The Chinese city of Chongqing has a history dating back at least 3,000 years.

Prehistory
Evidence of human activity in Chongqing has been discovered dating back to the Old Stone Age, approximately 20–30,000 years ago. The fossils of a lower jawbone and teeth of an extinct non-hominin ape discovered near Wushan County in 1985 was originally thought to be a 2-million-year-old primitive human known as Wushan Man. This theory, originally proposed by Russell Ciochon, was reversed by the same scientist 15 years later – as it would have voided the "Recent African origin of modern humans" hypothesis.

Pre-unification
At the beginning of the Zhou dynasty in the 11th century BCE, the State of Ba was formed by the population of eastern Sichuan. However, this was no more than a loose confederation of independent clans which recognised a single king. During the Warring States period, the State of Ba fell into decline, until it was absorbed by the State of Qin in 316 BCE. It is unknown why the State of Ba fell so quickly into decline, but it is thought that due to a lack of unity, a powerful army could not be raised, leaving it open to attack by invaders.

Imperial history
At different times throughout its history, Chongqing was known by several different names, including Jiangzhou, Ba Prefecture, Chu Prefecture (420–581), Yu Prefecture and Gong Prefecture (during the Northern Song Dynasty). In 1189 CE, the area was renamed Chongqing Fu by Emperor Guangzong (then called Prince Gong). Chongqing (literally, 'redoubled celebration') was renamed as such by Emperor Guangzong as he was promoted from the ruler of a Zhou to a Fu (area of special importance) and also promoted from the position of a prince to Emperor Guangzong of the Song Dynasty in the same year, hence the term 'redoubled celebration'.
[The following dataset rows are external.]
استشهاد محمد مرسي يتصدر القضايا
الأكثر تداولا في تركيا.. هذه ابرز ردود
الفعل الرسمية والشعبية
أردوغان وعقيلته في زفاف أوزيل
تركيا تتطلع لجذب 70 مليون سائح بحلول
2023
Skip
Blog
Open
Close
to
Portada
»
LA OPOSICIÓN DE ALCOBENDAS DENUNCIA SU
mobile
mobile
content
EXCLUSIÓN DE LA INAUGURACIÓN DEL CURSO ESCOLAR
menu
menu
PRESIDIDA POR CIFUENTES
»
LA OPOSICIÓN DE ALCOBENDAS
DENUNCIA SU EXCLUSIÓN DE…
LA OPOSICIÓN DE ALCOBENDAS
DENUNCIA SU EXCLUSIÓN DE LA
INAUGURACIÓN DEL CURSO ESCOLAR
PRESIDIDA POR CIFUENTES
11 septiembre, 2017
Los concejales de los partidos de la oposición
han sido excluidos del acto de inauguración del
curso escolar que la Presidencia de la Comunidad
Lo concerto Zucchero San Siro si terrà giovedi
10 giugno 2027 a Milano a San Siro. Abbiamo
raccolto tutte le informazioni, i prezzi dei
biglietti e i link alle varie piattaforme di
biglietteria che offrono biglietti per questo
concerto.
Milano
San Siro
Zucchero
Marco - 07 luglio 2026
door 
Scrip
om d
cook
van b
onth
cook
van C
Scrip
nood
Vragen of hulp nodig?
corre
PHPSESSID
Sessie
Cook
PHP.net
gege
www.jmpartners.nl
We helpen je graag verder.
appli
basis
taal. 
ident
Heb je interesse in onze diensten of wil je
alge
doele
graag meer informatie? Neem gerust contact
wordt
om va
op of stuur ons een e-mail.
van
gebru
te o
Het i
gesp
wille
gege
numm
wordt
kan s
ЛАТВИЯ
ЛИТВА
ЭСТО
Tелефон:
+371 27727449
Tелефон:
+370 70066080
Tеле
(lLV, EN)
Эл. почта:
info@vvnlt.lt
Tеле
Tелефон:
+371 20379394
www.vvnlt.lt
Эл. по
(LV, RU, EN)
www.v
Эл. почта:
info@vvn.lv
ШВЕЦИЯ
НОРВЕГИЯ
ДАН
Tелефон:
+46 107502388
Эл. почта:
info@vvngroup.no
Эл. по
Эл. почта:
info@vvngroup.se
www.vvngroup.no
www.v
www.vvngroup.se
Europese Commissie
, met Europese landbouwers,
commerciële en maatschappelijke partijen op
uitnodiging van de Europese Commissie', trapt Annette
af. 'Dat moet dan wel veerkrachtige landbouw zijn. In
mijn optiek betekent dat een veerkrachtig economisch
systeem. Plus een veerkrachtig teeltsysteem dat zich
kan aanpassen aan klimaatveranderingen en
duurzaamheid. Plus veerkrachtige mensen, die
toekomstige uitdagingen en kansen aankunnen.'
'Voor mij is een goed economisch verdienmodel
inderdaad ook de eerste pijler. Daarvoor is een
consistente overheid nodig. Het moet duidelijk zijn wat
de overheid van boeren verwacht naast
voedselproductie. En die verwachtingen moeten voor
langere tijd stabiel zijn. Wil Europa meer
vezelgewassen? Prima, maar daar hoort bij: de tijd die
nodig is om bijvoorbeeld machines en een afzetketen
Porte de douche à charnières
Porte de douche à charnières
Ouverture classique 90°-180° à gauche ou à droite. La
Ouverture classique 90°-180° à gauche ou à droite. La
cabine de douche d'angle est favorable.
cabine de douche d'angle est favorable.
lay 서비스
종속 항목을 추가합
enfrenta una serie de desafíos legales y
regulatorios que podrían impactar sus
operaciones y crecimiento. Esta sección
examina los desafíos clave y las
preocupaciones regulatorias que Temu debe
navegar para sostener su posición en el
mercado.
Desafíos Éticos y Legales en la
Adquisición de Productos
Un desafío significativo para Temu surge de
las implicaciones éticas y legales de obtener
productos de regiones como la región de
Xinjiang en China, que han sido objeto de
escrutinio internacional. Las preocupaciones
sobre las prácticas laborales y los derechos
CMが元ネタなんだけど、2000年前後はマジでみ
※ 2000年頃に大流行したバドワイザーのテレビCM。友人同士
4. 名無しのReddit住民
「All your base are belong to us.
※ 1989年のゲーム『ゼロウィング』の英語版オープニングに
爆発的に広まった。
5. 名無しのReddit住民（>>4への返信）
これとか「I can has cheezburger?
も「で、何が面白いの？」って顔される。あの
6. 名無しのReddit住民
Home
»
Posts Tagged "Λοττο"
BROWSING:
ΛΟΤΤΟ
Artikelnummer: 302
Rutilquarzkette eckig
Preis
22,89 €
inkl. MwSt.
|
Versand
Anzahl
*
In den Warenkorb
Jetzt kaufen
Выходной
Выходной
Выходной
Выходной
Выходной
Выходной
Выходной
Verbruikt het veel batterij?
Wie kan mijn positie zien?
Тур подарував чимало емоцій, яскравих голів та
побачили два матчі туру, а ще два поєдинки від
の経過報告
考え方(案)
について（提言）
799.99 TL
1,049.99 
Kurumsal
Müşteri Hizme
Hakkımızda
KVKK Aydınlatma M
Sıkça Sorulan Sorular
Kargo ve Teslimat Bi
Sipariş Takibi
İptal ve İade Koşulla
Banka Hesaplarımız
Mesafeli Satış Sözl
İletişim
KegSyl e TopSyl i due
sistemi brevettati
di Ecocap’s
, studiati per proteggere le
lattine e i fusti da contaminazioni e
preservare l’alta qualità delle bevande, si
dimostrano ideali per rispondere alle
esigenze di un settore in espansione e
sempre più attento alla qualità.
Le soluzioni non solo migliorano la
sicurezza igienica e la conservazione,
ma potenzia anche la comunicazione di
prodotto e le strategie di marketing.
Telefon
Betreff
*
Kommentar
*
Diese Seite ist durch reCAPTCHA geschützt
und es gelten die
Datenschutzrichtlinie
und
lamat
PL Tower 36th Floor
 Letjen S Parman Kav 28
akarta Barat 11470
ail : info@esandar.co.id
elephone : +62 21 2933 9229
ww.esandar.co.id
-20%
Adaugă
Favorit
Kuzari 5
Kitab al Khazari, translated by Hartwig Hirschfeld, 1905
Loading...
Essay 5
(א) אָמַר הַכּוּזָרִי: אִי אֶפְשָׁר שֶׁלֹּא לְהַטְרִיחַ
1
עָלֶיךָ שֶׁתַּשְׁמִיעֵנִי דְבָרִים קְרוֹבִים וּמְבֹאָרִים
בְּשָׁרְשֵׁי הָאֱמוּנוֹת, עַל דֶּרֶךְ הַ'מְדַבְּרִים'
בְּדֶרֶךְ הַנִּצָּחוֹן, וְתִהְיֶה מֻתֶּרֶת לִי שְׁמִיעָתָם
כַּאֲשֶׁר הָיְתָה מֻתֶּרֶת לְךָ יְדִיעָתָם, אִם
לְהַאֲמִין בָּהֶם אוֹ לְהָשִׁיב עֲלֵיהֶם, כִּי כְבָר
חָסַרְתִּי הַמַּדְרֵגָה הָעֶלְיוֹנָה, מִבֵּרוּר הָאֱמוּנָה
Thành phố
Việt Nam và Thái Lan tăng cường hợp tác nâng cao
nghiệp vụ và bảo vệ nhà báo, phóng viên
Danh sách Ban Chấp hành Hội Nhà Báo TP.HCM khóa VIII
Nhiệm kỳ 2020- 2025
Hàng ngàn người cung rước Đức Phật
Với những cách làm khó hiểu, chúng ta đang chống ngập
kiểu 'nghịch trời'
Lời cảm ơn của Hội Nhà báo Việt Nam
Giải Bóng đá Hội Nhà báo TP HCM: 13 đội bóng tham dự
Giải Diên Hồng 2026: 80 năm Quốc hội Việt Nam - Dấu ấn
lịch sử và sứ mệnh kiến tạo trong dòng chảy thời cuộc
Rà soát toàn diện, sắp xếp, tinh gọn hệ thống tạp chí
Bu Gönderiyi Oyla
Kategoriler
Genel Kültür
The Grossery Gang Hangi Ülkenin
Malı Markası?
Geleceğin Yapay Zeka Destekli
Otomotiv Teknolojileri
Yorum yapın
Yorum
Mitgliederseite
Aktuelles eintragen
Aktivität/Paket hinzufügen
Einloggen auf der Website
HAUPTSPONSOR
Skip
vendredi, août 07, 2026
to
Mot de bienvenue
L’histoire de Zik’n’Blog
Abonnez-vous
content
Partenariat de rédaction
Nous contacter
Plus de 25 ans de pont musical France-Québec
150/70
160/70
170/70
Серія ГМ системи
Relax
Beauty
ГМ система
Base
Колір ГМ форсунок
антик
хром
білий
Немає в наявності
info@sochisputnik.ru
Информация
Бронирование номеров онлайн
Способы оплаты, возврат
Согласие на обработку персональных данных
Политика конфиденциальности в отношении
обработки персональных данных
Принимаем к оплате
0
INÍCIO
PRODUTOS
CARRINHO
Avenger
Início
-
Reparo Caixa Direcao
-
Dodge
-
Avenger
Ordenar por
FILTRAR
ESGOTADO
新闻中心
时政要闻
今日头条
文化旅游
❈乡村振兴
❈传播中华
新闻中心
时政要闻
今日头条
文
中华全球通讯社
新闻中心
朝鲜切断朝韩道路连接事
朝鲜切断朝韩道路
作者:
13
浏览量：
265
The Ming and Qing dynasties saw a period of rapid economic growth for the city as merchants gathered there from all over China. In 1891, the city's port was made open to the outside world, and a customs house was set up. In 1929, Chongqing was formally declared a city.

Modern times
After the outbreak of the Second Sino-Japanese War in 1937, the Kuomintang moved its seat of government from Nanjing to Chongqing. In 1939 the city was made a municipality under the Executive Yuan and in 1940 was made the provisional wartime capital of China. Chongqing endured years of intensive daytime and nighttime bombings by massed formations of Imperial Japanese Naval and Army Air Forces in the Battles of Chongqing and Chengdu; battles which were fought entirely by opposing air forces and anti-aircraft defenses. In 1946, the seat of government was moved back to Nanjing. After the founding of the People's Republic of China in 1949, Chongqing remained the cultural and economic centre of southwestern China. In 1983, the economic reforms effected by Deng Xiaoping were trialled in the city. In 1997 Chongqing became the one of four municipalities directly under the central government in China, and the only one in western China.

A drought affected the area in the Summer of 2022, with the Yangtse River dropping to levels unseen in decades if not centuries. It was accompanied by a sustained heatwave with temperatures up to 45ºC and remaining in the high 30s overnight, with the city becoming at the forefront of an unrelenting heatwave across a large part of the Chinese mainland, including the Sichuan Basin.